─── Texto da página

Foi por isso que o crítico literário Edmund Wilson definiu Lincoln como o Bismarck norte-americano e, assim, inseriu a guerra civil no contexto dos demais movimentos de unificação e construção de nações que surgiram nas décadas intermediárias do século 19.
Ao fazê-lo, Wilson também expôs o melancólico, mas inevitável, ponto segundo o qual a guerra se provou o agente mais efetivo de coesão nacional na história moderna.
Apesar de toda a liderança moral que se costuma atribuir a Lincoln, foi sua estratégia bismarckiana, de lutar a "sangue e ferro" pela causa da unidade, que fez dele o criador do nacionalismo norte-americano, mais até que o salvador da União.
Deveríamos ter em mente, igualmente, que, sob o controle dos acontecimentos, Lincoln teve de fazer coisas como presidente que não estava bem preparado para realizar, por experiência ou temperamento. Ele não apenas se opusera à agressão da guerra de 1848 contra o México como tinha fama de ser adversário do militarismo, por detestar a violência.
Como explicar, assim, o fato de ter se tornado um líder de guerra tão efetivo -o mais bem-sucedido dos presidentes dos períodos de guerra-, o único presidente dos EUA cujo período de governo foi inteiramente definido pelas condições da guerra e o homem que empregou e autorizou as ações de guerreiros destrutivos como Grant e Sherman?
Esse é certamente um dos muitos mistérios que restam sobre o homem Lincoln.
Ele também se saía muito bem em entender as dimensões políticas mais amplas da guerra, em tomar o controle dos eventos e alterar as tendências de opinião pública no Norte com um senso muito acurado de momento.
Lincoln compreendeu a importância de isolar e conter o Sul, de manter os Estados fronteiriços fora da Confederação e de impedir que as potências europeias enxeridas se imiscuíssem na disputa.

──────

**Tarefas a realizar**
• A. No texto sobre Lincoln, como o crítico Edmund Wilson definiu Lincoln?
• B. Retome o texto sobre Lincoln e escreva a sua continuação a partir da última frase.

─── Material de origem

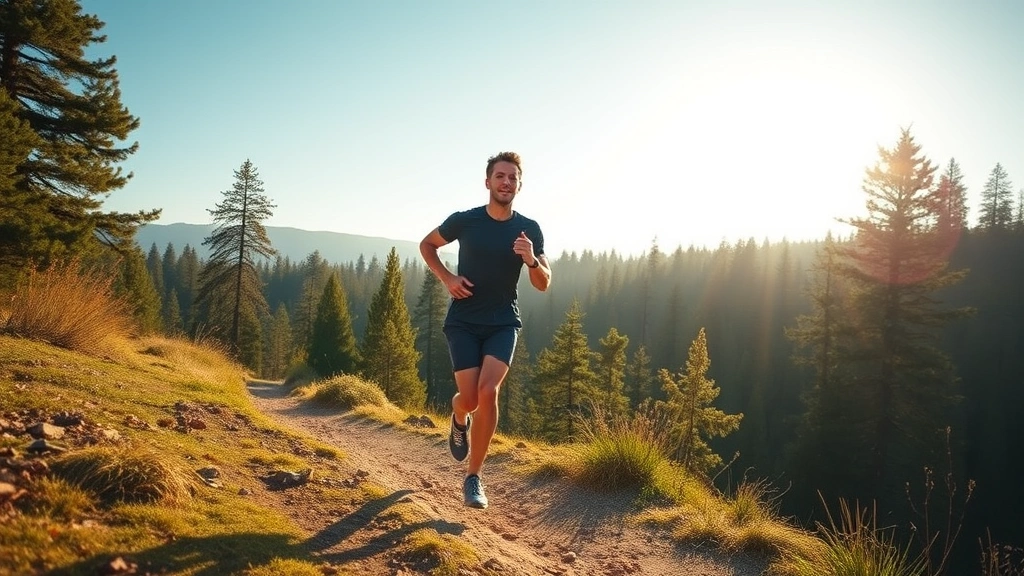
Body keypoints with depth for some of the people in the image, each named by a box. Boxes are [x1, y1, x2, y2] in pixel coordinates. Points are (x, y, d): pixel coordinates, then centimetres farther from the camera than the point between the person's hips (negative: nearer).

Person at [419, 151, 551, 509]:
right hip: (463, 322, 0)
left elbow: (544, 284, -1)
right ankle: (459, 419, 33)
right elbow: (427, 245, 11)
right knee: (470, 399, -9)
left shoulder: (529, 230, -1)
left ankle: (473, 478, -3)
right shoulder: (464, 221, -5)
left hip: (503, 323, 1)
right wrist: (446, 278, -5)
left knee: (488, 392, -19)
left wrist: (531, 260, -23)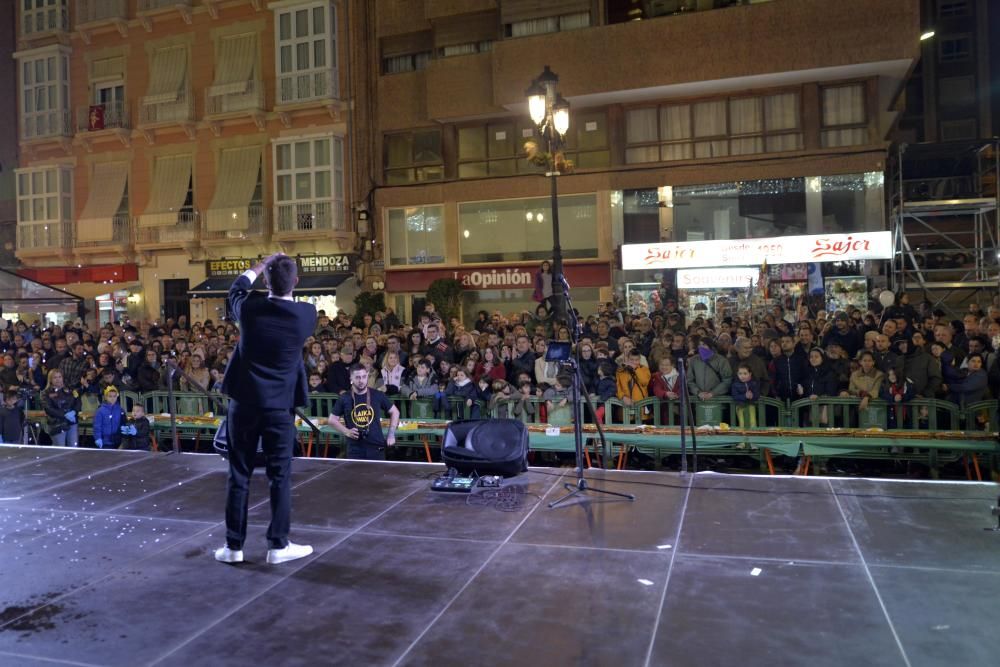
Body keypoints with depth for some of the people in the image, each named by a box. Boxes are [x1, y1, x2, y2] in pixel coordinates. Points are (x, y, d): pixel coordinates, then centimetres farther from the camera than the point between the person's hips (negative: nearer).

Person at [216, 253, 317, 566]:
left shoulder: (250, 307, -8)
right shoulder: (306, 314, -10)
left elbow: (236, 289, 16)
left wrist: (261, 265, 26)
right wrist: (287, 279, 27)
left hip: (244, 403, 1)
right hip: (280, 406, -1)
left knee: (239, 476, 9)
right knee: (280, 476, 7)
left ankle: (233, 545, 16)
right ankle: (278, 544, 11)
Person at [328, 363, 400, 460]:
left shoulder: (377, 395, 0)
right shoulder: (344, 399, 0)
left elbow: (394, 412, 11)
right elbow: (332, 420, 9)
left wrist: (391, 434, 3)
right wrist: (347, 432, -6)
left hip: (376, 447, 0)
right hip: (355, 449, 0)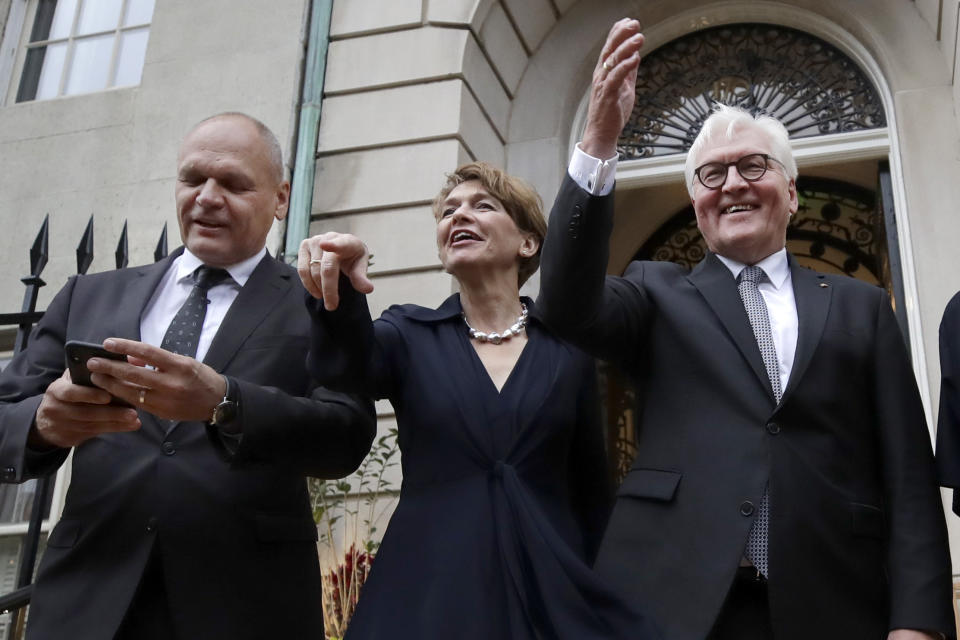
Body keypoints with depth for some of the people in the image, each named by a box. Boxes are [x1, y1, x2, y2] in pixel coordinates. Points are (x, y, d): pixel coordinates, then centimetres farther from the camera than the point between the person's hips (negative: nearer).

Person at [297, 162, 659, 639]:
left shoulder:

──────

**Respostas do exercício**
• A. Wilson definiu Lincoln como o Bismarck norte-americano.

• B.
Gradual e competentemente, redefiniu a guerra como uma luta total, ilimitada, para derrubar o sistema político do Sul, e pressionou seus líderes militares a adotarem uma estratégia de rendição incondicional que se provou associada aos mutáveis objetivos da guerra.

Contemporizador
Isso nos leva à questão das meias-medidas de Lincoln, cujo contexto mais amplo é preciso recordar. Ele conquistou proeminência como político ao rejeitar tanto a escravidão quanto o abolicionismo.
A estratégia preferencial de Lincoln teria envolvido conter a difusão da escravatura e depois eliminá-la gradualmente, em lugar de aboli-la em um grande e abrangente gesto.
Para nós é difícil aceitar a franca descrença de Lincoln em igualdade racial e seu apoio a esquemas de colonização na África. Que essas posições fossem comuns e até ligeiramente progressistas em sua época não vale muito hoje em dia.
Mas o que deveríamos perceber é o fato de que, em meio ao turbilhão da guerra, não hesitou em superar suas limitações e em perceber que a União só poderia ser preservada caso tivesse um objetivo maior que a sobrevivência.
A arte de governar não é abstrata, mas sim contextual, e depende pesadamente das circunstâncias que encontra. É irresistível imaginar que espécie de líder Lincoln teria sido caso não surgisse uma tentativa de secessão depois que foi eleito ou se tivesse sobrevivido para liderar o país no pós-guerra.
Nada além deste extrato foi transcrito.